▶ _Brief_: The listing is to be returned word for word, without its images.

▶ _Source data_:
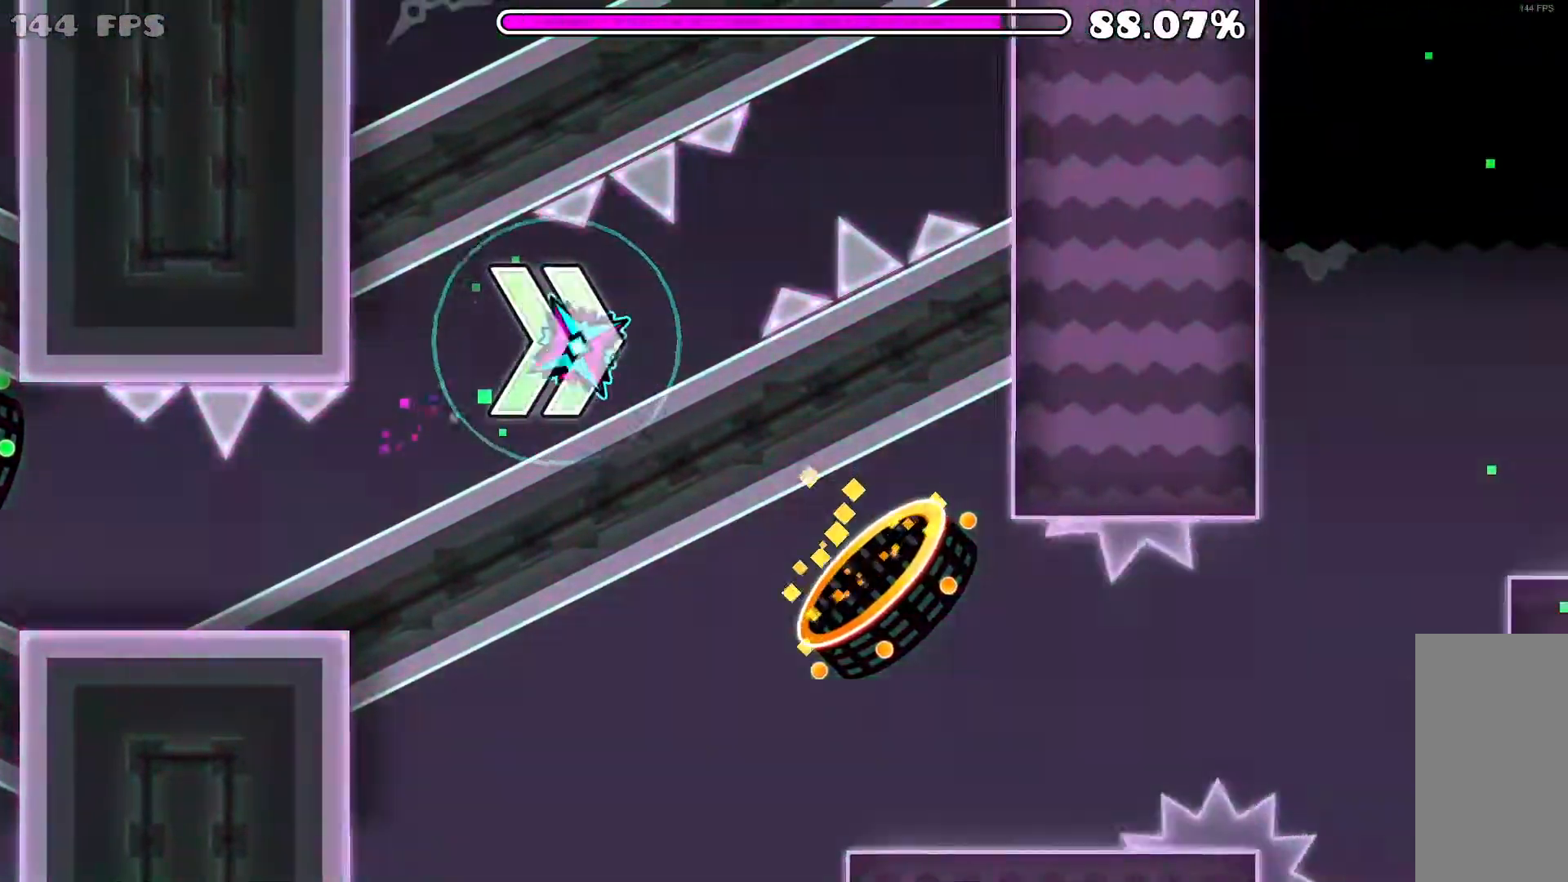
{"keys": [], "mouse": ["left"], "events": [[433, "mouse_left", "down"]]}
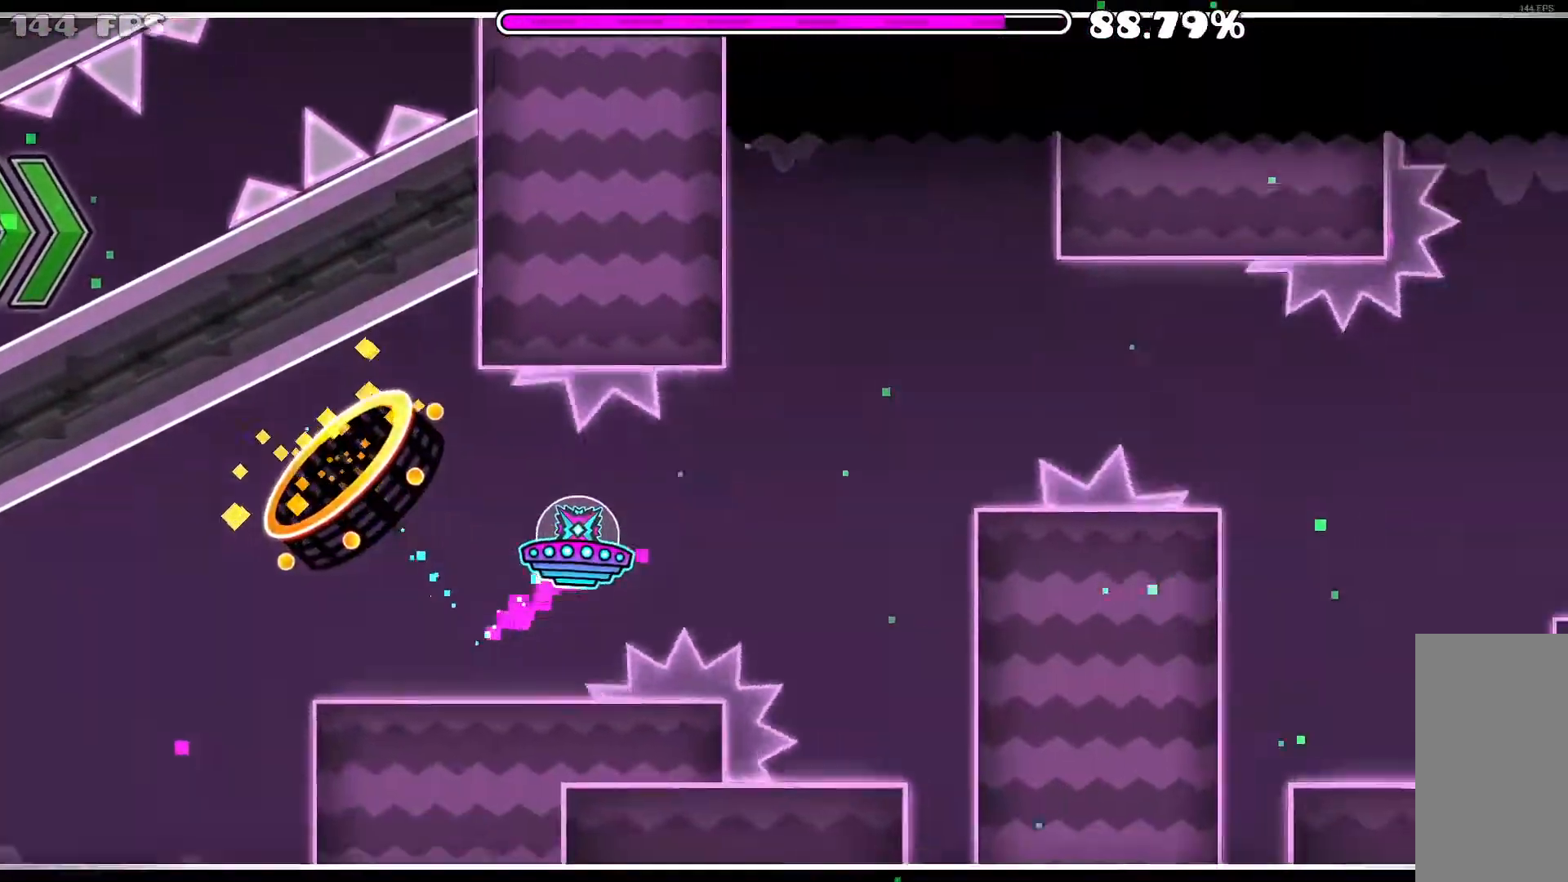
{"keys": [], "mouse": [], "events": [[33, "mouse_left", "up"], [267, "mouse_left", "down"], [350, "mouse_left", "up"]]}
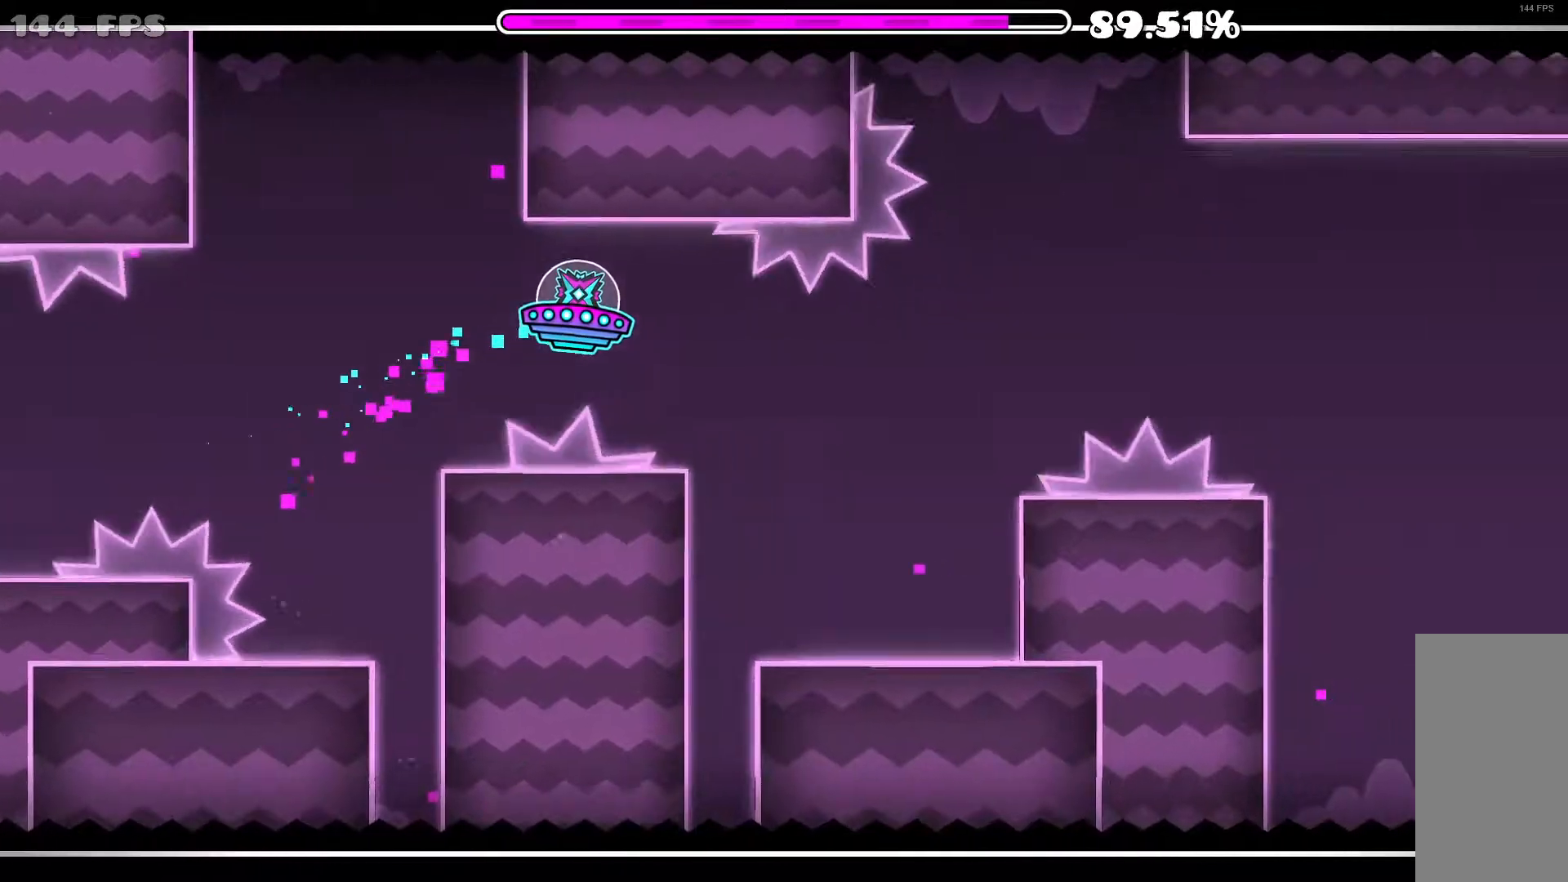
{"keys": [], "mouse": [], "events": [[283, "mouse_left", "down"], [417, "mouse_left", "up"]]}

▶ _Exercise result_:
{"keys": [], "mouse": ["left"], "events": [[433, "mouse_left", "down"]]}
{"keys": [], "mouse": [], "events": [[33, "mouse_left", "up"], [267, "mouse_left", "down"], [350, "mouse_left", "up"]]}
{"keys": [], "mouse": [], "events": [[283, "mouse_left", "down"], [417, "mouse_left", "up"]]}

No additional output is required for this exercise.